Quite. The invocation of "won't somebody think our of great^8 grand children's watches!" is disingenuous. It's raised not because the people raising it are moral paragons with a concern for ten generations' time (because if they were, they'd been worrying about more immediate issues like energy security); it's raised because the other argument they have lack sufficient force.

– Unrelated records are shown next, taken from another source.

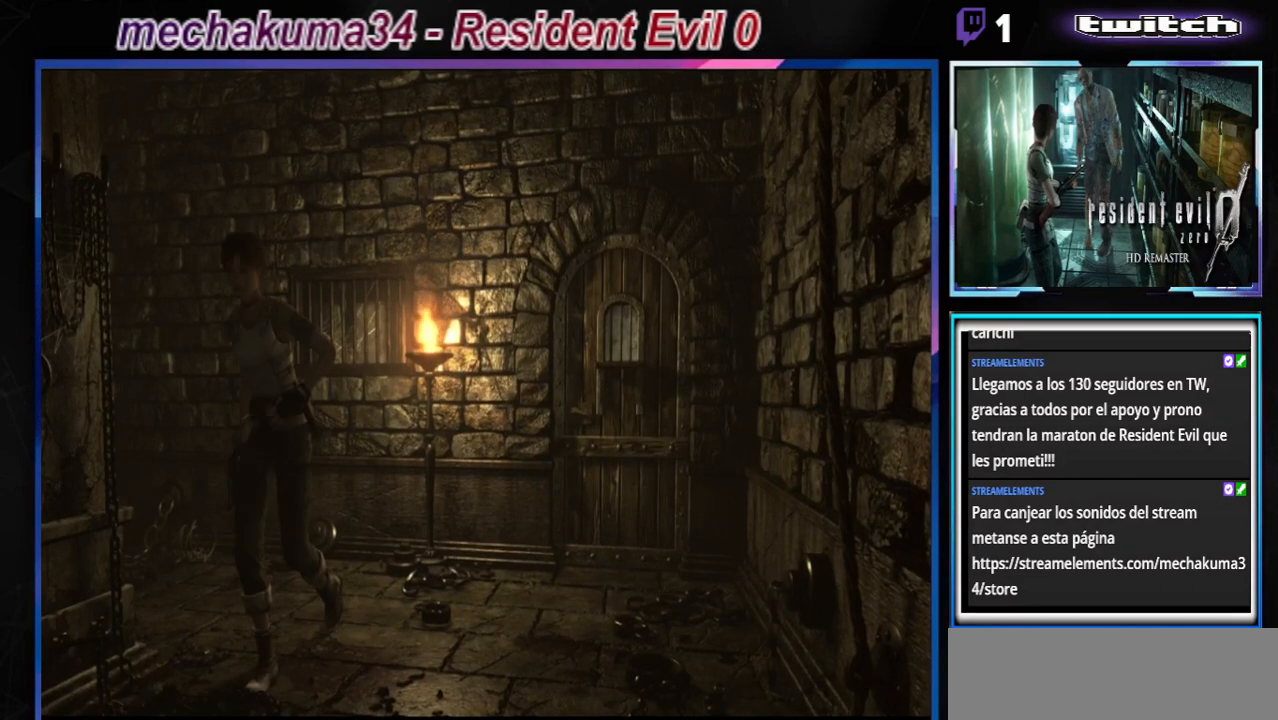
{"buttons": [], "left_stick": "up-left", "events": [[367, "B", "up"]]}
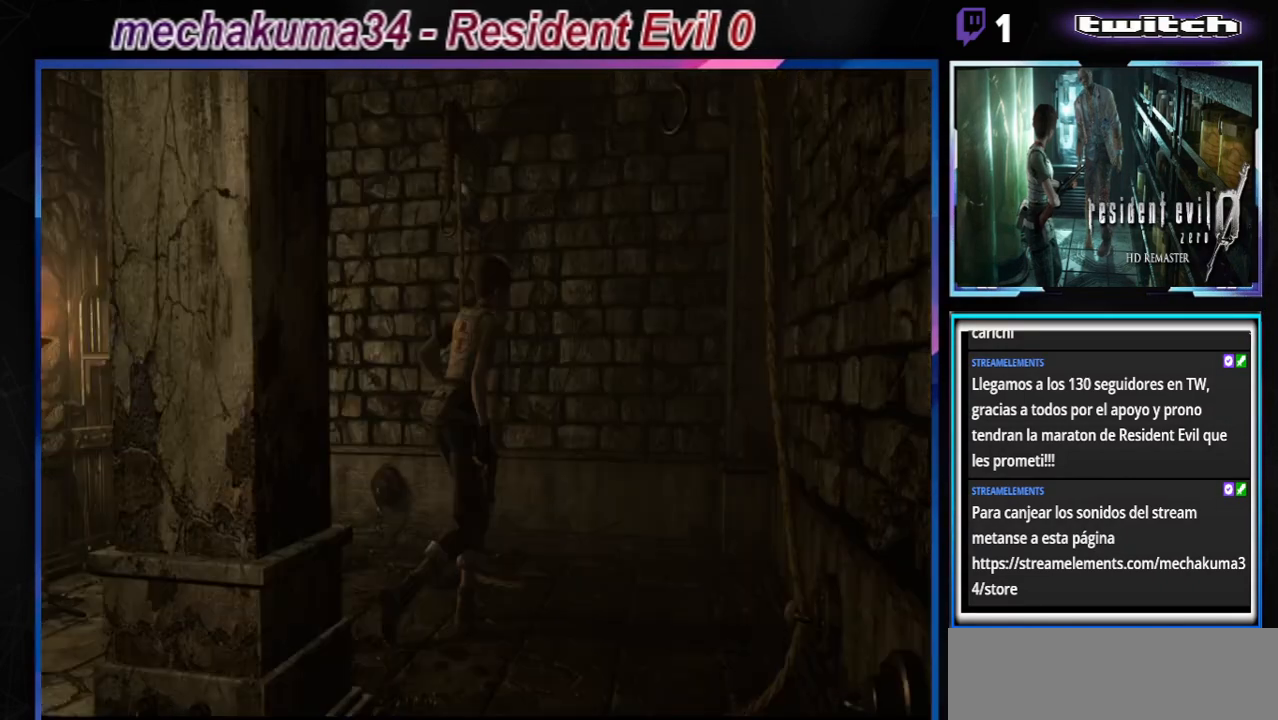
{"buttons": ["START"], "left_stick": "center", "events": [[167, "left_stick", "center"], [433, "START", "down"]]}
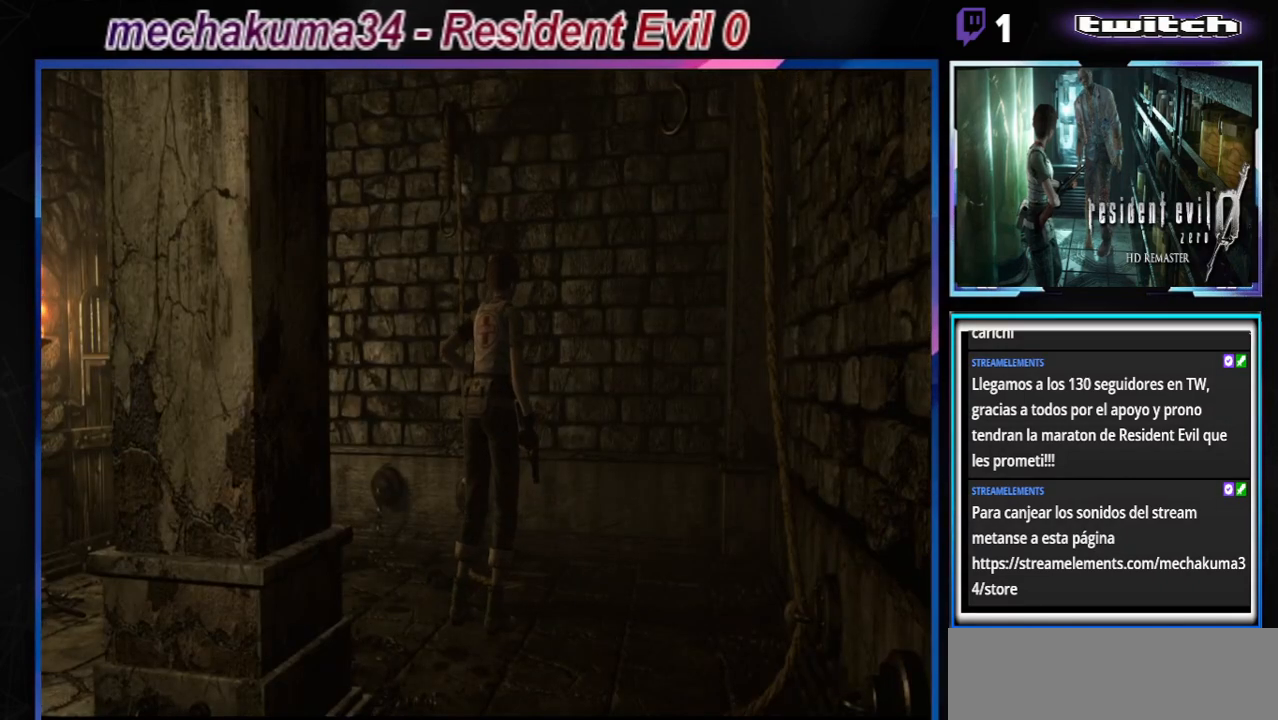
{"buttons": [], "left_stick": "center", "events": [[67, "START", "up"]]}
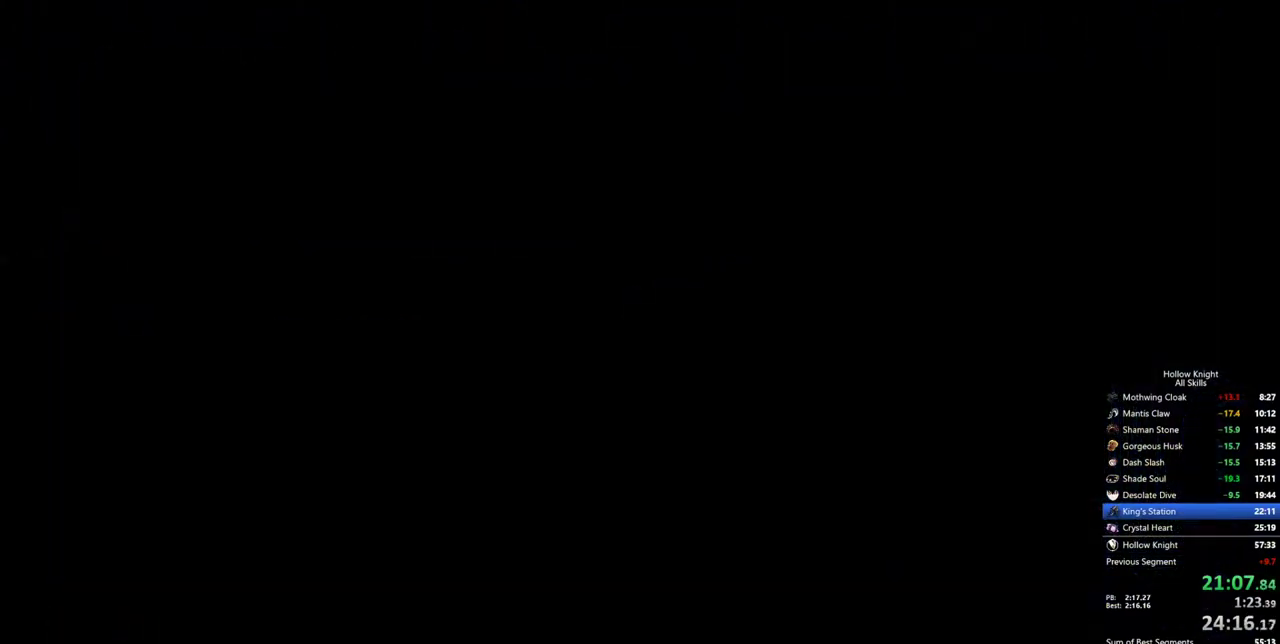
Gameplay with keyboard; each line is a JSON object with the keys held at the frame after it. "events" lists presses ("down") and releases ("up") of "cdash", "dash", "dnail", "down", "heal", "inv", "jump", "left", "nail", "right", "spell" and "up" between this image and that frame as [ms after this image, input, new state], when the widget could be followed in between. No other keys are recorded. Mouse input is not recorded. Key names are as the overlay labels them; some are game actions (e.g. jump) rather than physical keys.
{"keys": [], "events": []}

It is a hell of a stretch to claim that re-aligning time zones once every ten generation is unreasonable. How many countries are there whose time zone has been stable for two generations? How many countries are there which have even had national time for more than five generations? Almost all technological systems are configurable for time zone (*); changes in DST rules happen with almost no impact and the DST changes themselves with, for practical purposes, no impact. Why is this any different?
ian
(*) For me, everything except my elderly bedside alarm clock, similar to http://goo.gl/rwPl8, a very early Junghans MSF receiver from the late 1980s, and a couple of cheap MSF analogue clocks I have around the house. But as MSF is defined to broadcast UK civil time, not UTC, they should continue to work quite happily in the event of the UK changing time zone, providing that my great^8 grand-children can get AA batteries and that the MSF transmitter is still functioning, both of which seem to be even less likely than the clocks still being in working order. Although, as a footnote to a footnote, I can imagine that if the UK _does_ transition to CET that the debate on what MSF should broadcast could become quite heated, because I suspect a lot of equipment relies on it being UTC --- my memory of looking at the NTP driver for an MSF receiver was that they didn't provide for any offsets other than subtracting an hour if the DST flag was set. But that's a UK-specific problem, caused by the slippery assumptions about civil time = GMT+DST = UT1+DST = UT+DST, for some value of =.
Most similar products sold today contain the means to set the timezone, because that way they can be sold as a single product in multiple territories. Such products sold in the US have to be switchable for timezone, because there isn't a distinct WWV transmitter for each of the timezones. In Europe, there will be products that rely correctly on MSF being UK civil time, or less correctly on DCF77 being civil time for most of the remainder of the EU, but they are becoming less common and are not, in any event, the sort of things that Danny Hillis and Brian Eno would regard as up to the mark for The Long Now.